Return the listing exactly. Keep no pictures.

▶ Data
[Start of Attachment]

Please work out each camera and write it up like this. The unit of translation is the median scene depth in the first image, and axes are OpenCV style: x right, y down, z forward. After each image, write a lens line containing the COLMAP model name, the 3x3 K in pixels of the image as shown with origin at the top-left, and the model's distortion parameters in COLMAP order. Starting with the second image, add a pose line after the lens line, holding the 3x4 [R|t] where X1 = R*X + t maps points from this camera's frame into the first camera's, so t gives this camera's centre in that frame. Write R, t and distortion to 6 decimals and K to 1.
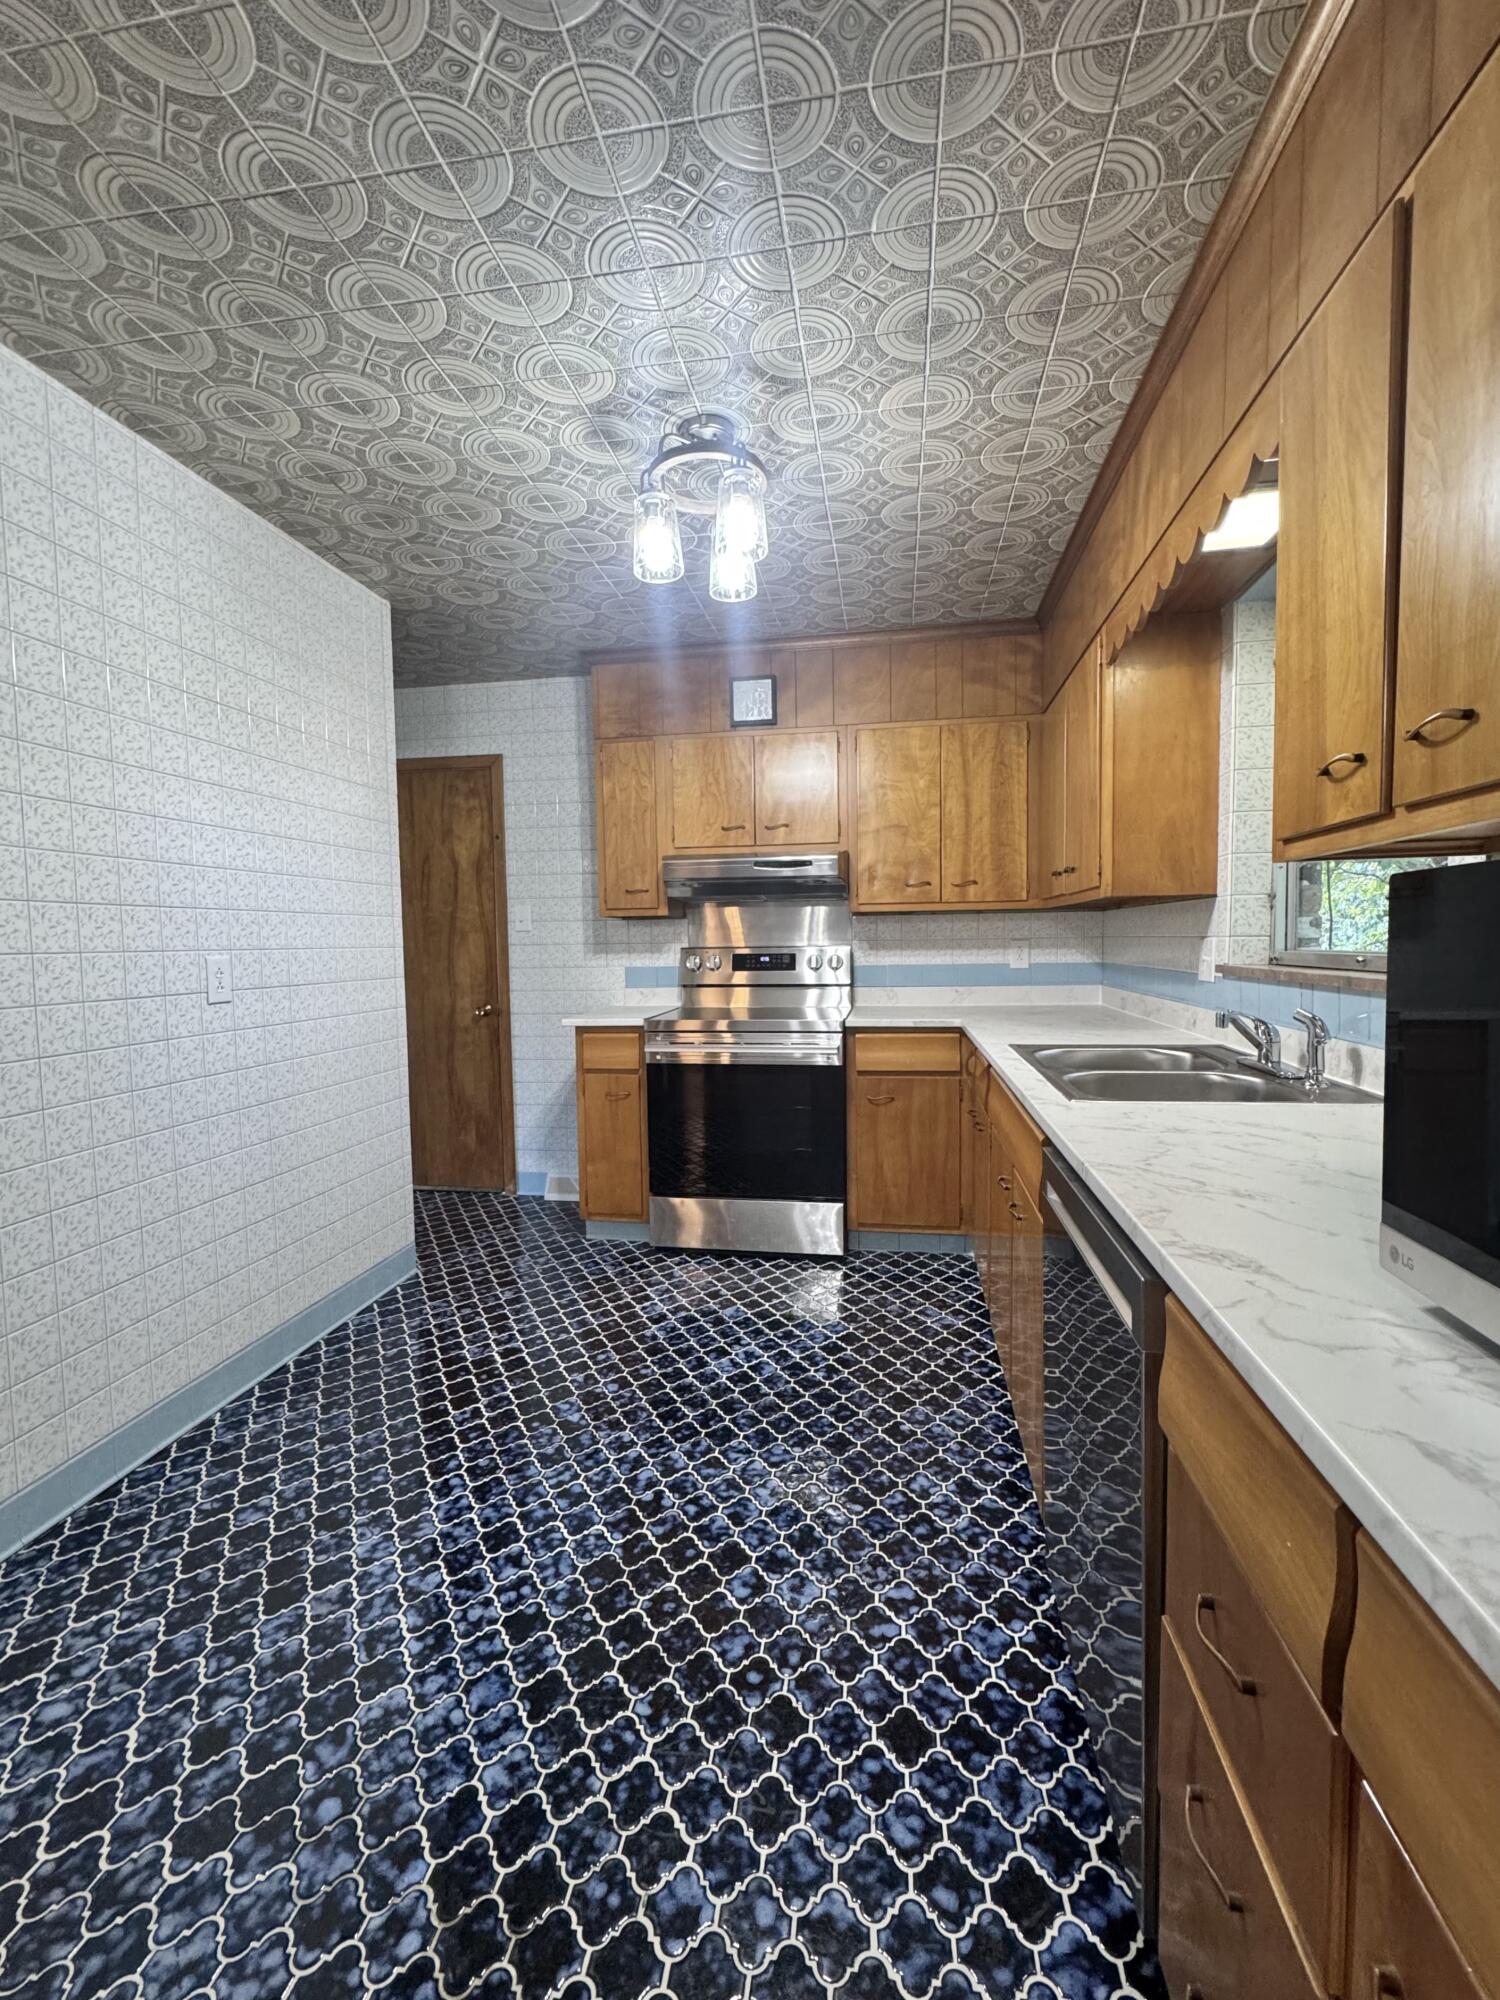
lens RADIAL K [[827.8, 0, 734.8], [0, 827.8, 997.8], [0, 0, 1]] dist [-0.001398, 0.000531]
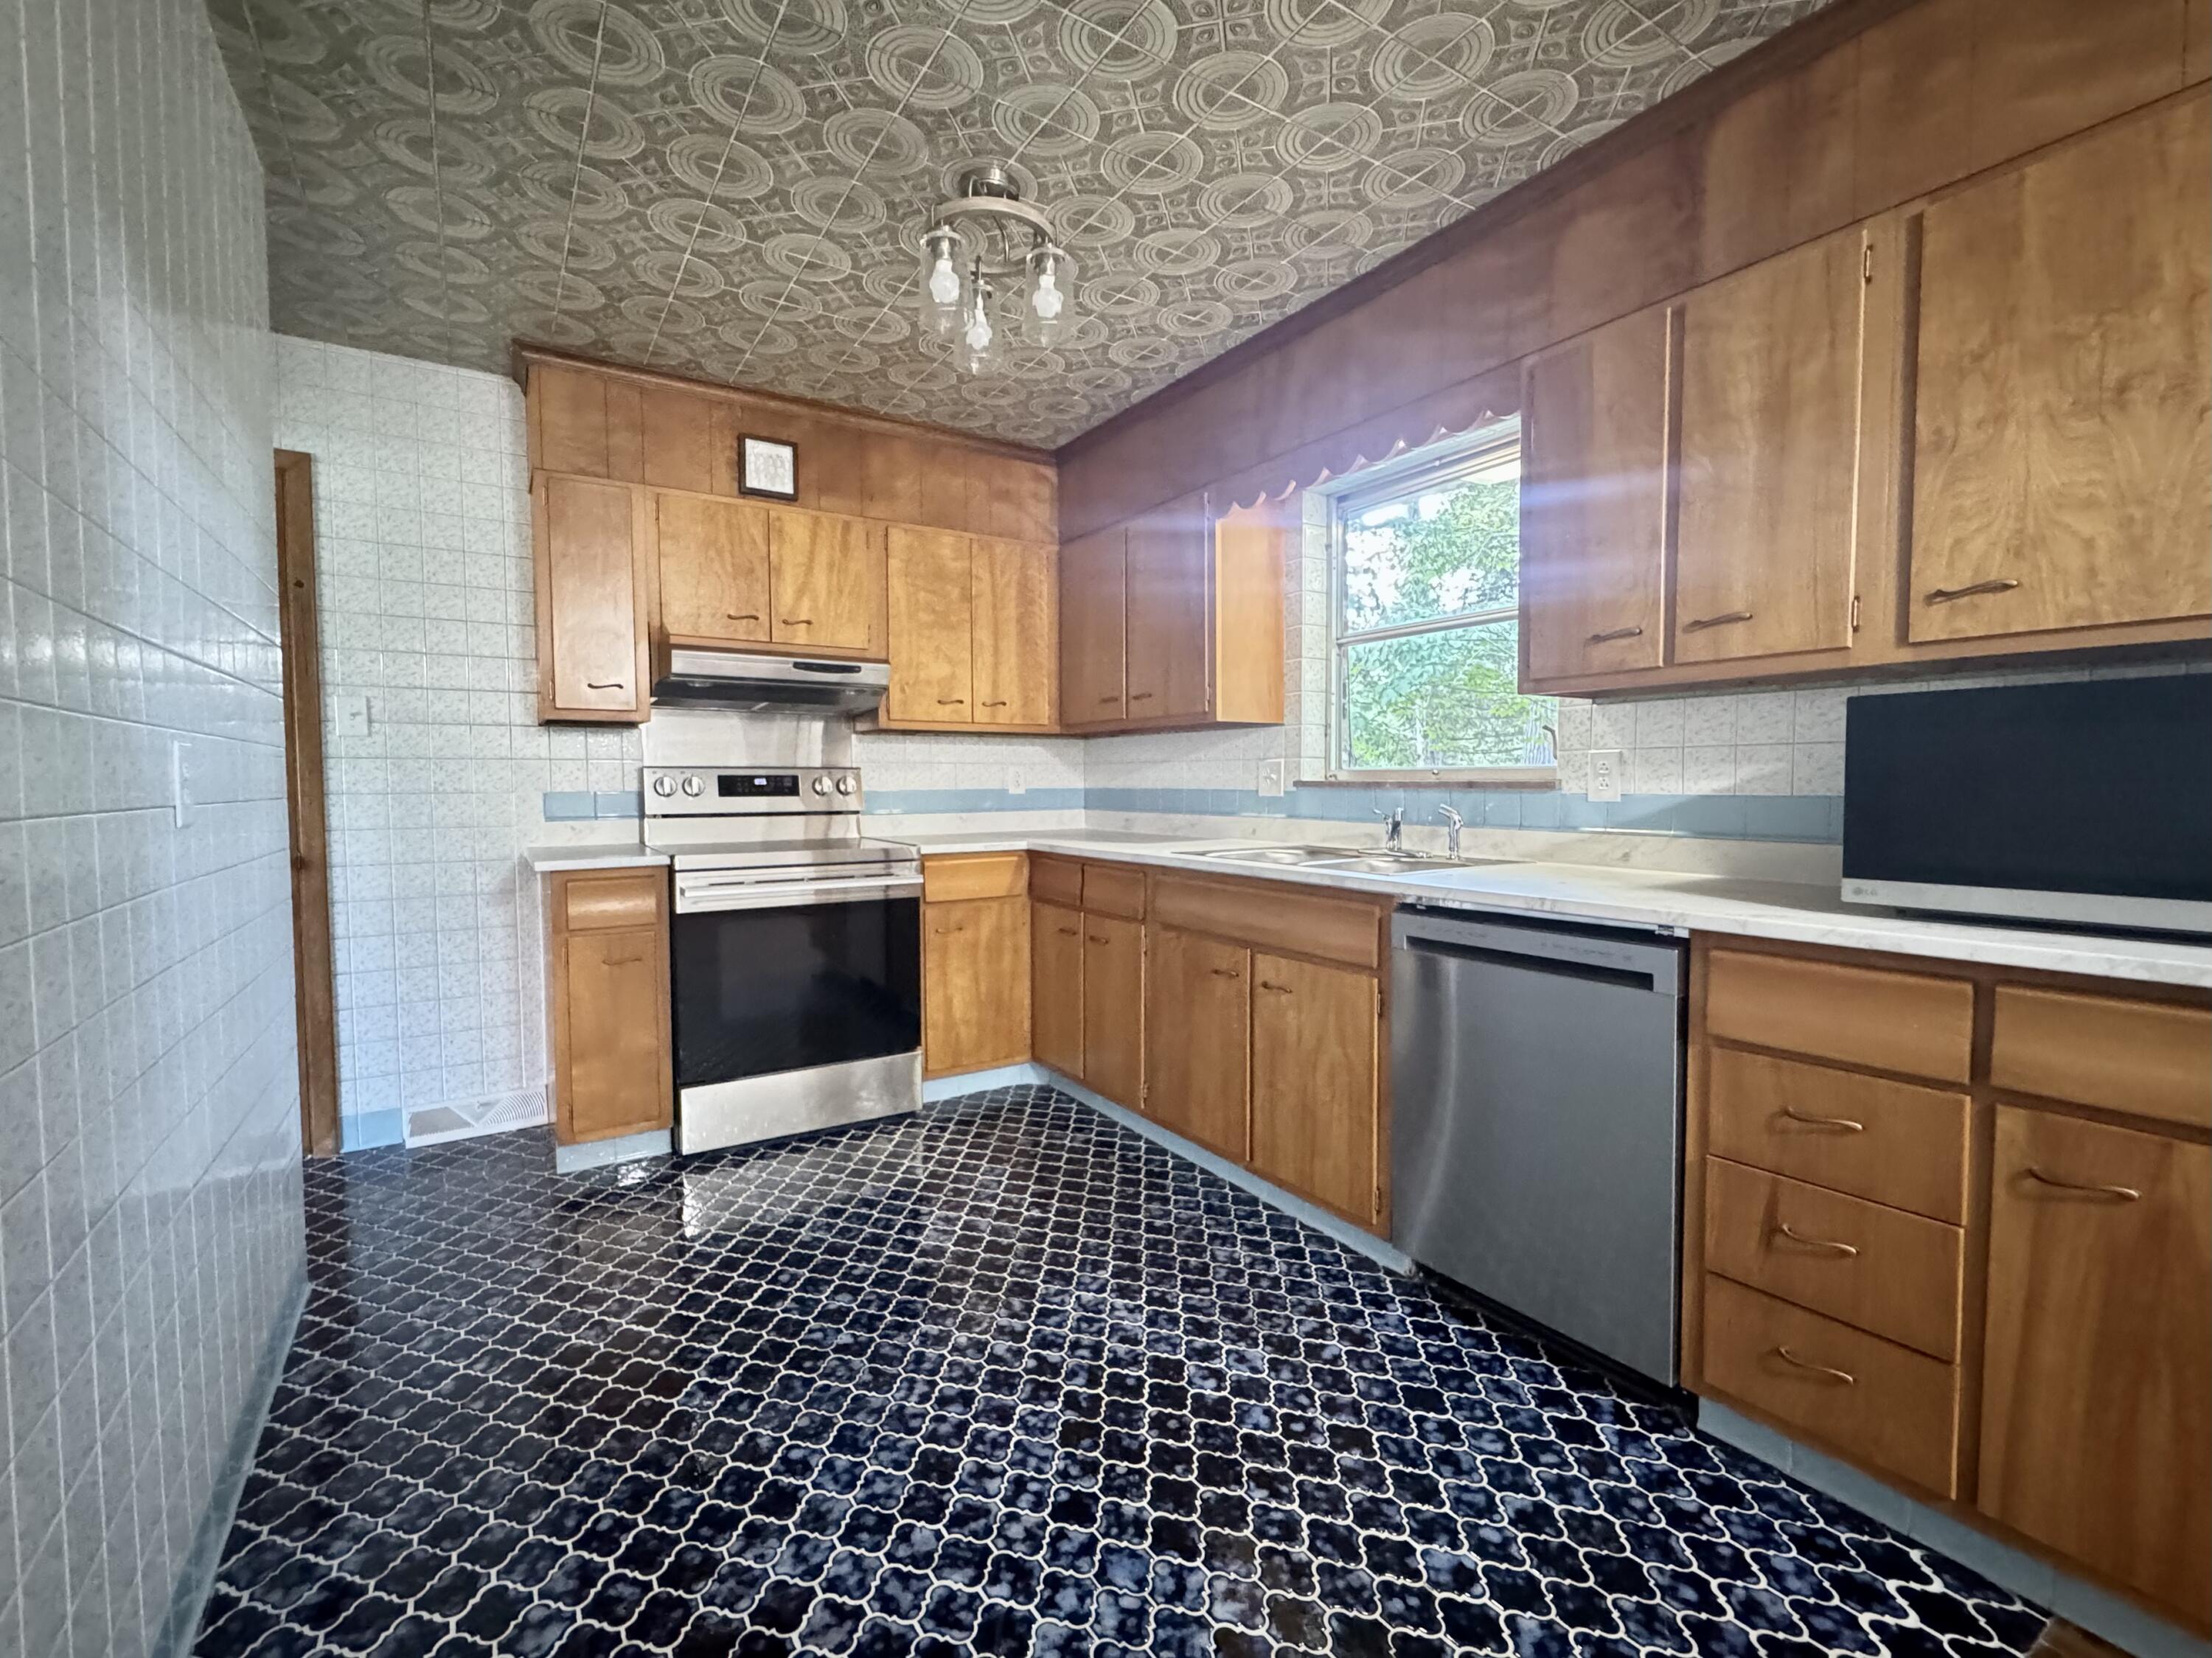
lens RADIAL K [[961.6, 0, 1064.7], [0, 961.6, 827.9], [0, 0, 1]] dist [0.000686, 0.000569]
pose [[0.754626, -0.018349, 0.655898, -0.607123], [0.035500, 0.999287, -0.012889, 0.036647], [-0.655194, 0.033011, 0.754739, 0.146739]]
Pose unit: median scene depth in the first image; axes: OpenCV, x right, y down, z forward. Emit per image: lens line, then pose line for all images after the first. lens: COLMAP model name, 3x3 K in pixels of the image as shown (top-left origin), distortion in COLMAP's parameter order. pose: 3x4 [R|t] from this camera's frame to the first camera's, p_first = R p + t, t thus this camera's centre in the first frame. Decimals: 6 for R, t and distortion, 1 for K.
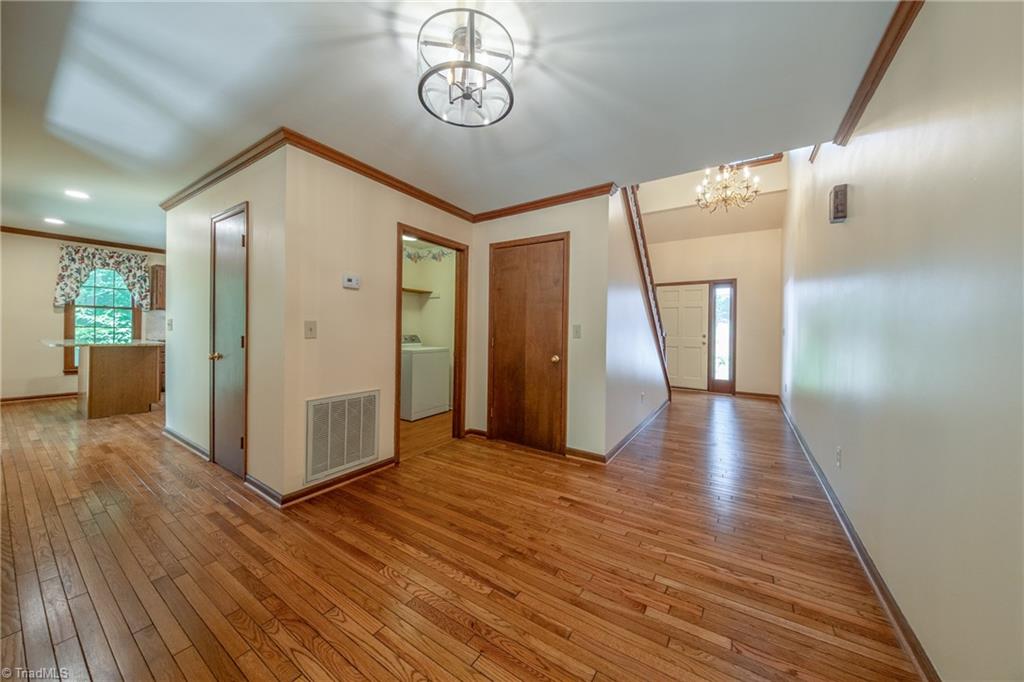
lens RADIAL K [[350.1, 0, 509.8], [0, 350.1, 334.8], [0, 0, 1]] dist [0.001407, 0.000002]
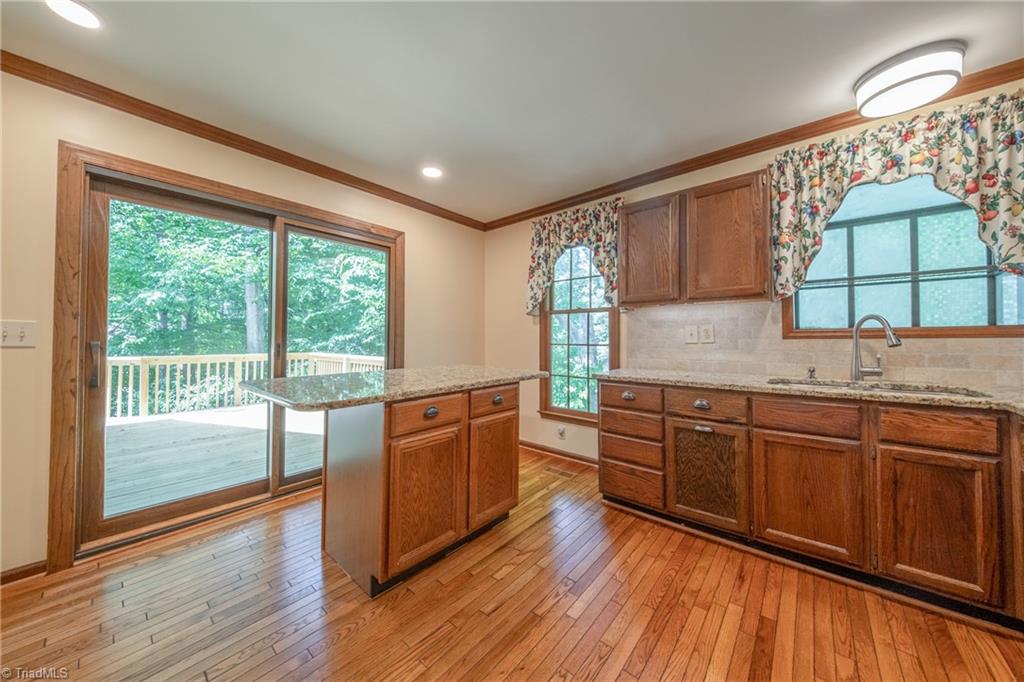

[End of Attachment]

▶ Exercise answer
Please work out each camera and write it up like this. The unit of translation is the median scene depth in the first image, and axes are OpenCV style: x right, y down, z forward. After each image, write a lens line containing the COLMAP model name, the 3x3 K in pixels of the image as shown with origin at the top-left, and the model's distortion parameters in COLMAP order. Starting with the second image, add a pose line after the lens line, holding the 3x4 [R|t] where X1 = R*X + t maps points from this camera's frame into the first camera's, so t gives this camera's centre in that frame. Write R, t and distortion to 6 decimals and K to 1.
lens RADIAL K [[827.8, 0, 734.8], [0, 827.8, 997.8], [0, 0, 1]] dist [-0.001398, 0.000531]
lens RADIAL K [[961.6, 0, 1064.7], [0, 961.6, 827.9], [0, 0, 1]] dist [0.000686, 0.000569]
pose [[0.754626, -0.018349, 0.655898, -0.607123], [0.035500, 0.999287, -0.012889, 0.036647], [-0.655194, 0.033011, 0.754739, 0.146739]]
Pose unit: median scene depth in the first image; axes: OpenCV, x right, y down, z forward. Emit per image: lens line, then pose line for all images after the first. lens: COLMAP model name, 3x3 K in pixels of the image as shown (top-left origin), distortion in COLMAP's parameter order. pose: 3x4 [R|t] from this camera's frame to the first camera's, p_first = R p + t, t thus this camera's centre in the first frame. Decimals: 6 for R, t and distortion, 1 for K.
lens RADIAL K [[350.1, 0, 509.8], [0, 350.1, 334.8], [0, 0, 1]] dist [0.001407, 0.000002]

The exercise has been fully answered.